One aspect of our analysis that we are left unable to explain is the lack of true cellulolytic activity in the guts of the sharks. We were unable to detect cellulase activity with substrates for cellobiohydrolase or total cellulase, yet the sharks can digest about 43% of the acid detergent fiber of seagrass (Leigh et al. 2018b), which would largely be cellulose (Bjorndal 1980). The Goering and Van Soest (1970) method used in the current study has been previously shown to be effective at determining the fiber content of seagrasses (Trevathan-Tackett et al. 2017) as well as the fiber digestibility of other organisms, such as dugongs, that consume seagrasses (Lanyon and Sanson 2006). Therefore, it may be that the cellulase we measured, cellobiohydrolase, is not common in animal guts, particularly shark guts. Additionally, we attempted the total cellulase assays after the samples were frozen for an extended period of time (Solovyev and Gisbert 2016). Thus, the lack of cellulolytic detection may be more methodological than a true absence, and should be the focus of future studies. It is possible that the highly acidic stomach (pH 1–2; Papastamatiou 2007) of sharks may aid in the initial degradation of cellulose (Horn 1989), but evidence of this is lacking (Zemke-White et al. 1999).

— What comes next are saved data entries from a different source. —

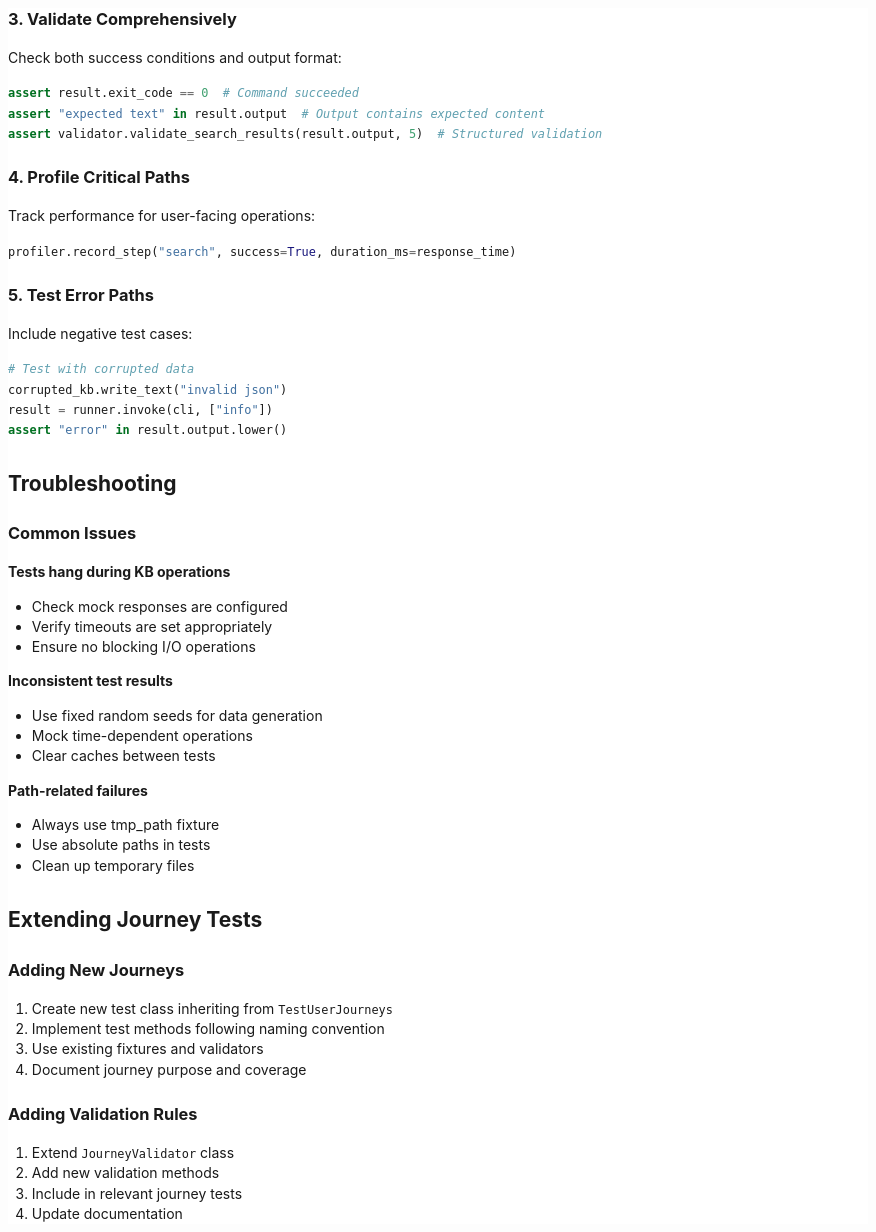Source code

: ### 3. Validate Comprehensively
Check both success conditions and output format:
```python
assert result.exit_code == 0  # Command succeeded
assert "expected text" in result.output  # Output contains expected content
assert validator.validate_search_results(result.output, 5)  # Structured validation
```

### 4. Profile Critical Paths
Track performance for user-facing operations:
```python
profiler.record_step("search", success=True, duration_ms=response_time)
```

### 5. Test Error Paths
Include negative test cases:
```python
# Test with corrupted data
corrupted_kb.write_text("invalid json")
result = runner.invoke(cli, ["info"])
assert "error" in result.output.lower()
```

## Troubleshooting

### Common Issues

**Tests hang during KB operations**
- Check mock responses are configured
- Verify timeouts are set appropriately
- Ensure no blocking I/O operations

**Inconsistent test results**
- Use fixed random seeds for data generation
- Mock time-dependent operations
- Clear caches between tests

**Path-related failures**
- Always use tmp_path fixture
- Use absolute paths in tests
- Clean up temporary files

## Extending Journey Tests

### Adding New Journeys
1. Create new test class inheriting from `TestUserJourneys`
2. Implement test methods following naming convention
3. Use existing fixtures and validators
4. Document journey purpose and coverage

### Adding Validation Rules
1. Extend `JourneyValidator` class
2. Add new validation methods
3. Include in relevant journey tests
4. Update documentation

Overall, the bonnethead shark does have a digestive tract that can at least process the soluble portions (and likely some of the fiber) of the large quantities of seagrass that pass through it. However, the sharks appear to be largely reliant on host-derived digestive processes. While the microbiome may contribute to the digestion of seagrass and animal material, more work is needed to pair specific microbial taxa with their specific functions in the bonnethead shark gut (e.g., Casu et al. 2017). Our results highlight the importance of combining studies of microbial community composition with an informed context of host ecology and physiology. This approach should be utilized when investigating these topics in other fish species and other vertebrates in general so that we can better understand the complex relationship between microbe and host.